Work to complete
All that is needed is every record, duplicated exactly.

Task input
┌────────

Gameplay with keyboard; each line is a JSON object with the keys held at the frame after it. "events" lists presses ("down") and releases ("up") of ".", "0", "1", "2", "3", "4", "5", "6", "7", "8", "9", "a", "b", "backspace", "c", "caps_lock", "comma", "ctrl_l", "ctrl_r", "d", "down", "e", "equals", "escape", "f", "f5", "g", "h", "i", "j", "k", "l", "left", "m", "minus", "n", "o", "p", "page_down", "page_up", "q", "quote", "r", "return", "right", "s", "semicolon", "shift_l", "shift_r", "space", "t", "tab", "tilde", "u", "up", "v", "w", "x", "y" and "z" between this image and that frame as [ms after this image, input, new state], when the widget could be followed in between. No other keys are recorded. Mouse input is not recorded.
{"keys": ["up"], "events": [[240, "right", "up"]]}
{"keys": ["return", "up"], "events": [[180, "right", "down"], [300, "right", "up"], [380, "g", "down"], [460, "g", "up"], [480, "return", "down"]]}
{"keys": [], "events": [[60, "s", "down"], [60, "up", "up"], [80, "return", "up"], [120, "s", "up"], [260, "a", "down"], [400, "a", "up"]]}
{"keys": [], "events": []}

└────────

Solution to this task
Gameplay with keyboard; each line is a JSON object with the keys held at the frame after it. "events" lists presses ("down") and releases ("up") of ".", "0", "1", "2", "3", "4", "5", "6", "7", "8", "9", "a", "b", "backspace", "c", "caps_lock", "comma", "ctrl_l", "ctrl_r", "d", "down", "e", "equals", "escape", "f", "f5", "g", "h", "i", "j", "k", "l", "left", "m", "minus", "n", "o", "p", "page_down", "page_up", "q", "quote", "r", "return", "right", "s", "semicolon", "shift_l", "shift_r", "space", "t", "tab", "tilde", "u", "up", "v", "w", "x", "y" and "z" between this image and that frame as [ms after this image, input, new state], when the widget could be followed in between. No other keys are recorded. Mouse input is not recorded.
{"keys": ["up"], "events": [[240, "right", "up"]]}
{"keys": ["return", "up"], "events": [[180, "right", "down"], [300, "right", "up"], [380, "g", "down"], [460, "g", "up"], [480, "return", "down"]]}
{"keys": [], "events": [[60, "s", "down"], [60, "up", "up"], [80, "return", "up"], [120, "s", "up"], [260, "a", "down"], [400, "a", "up"]]}
{"keys": [], "events": []}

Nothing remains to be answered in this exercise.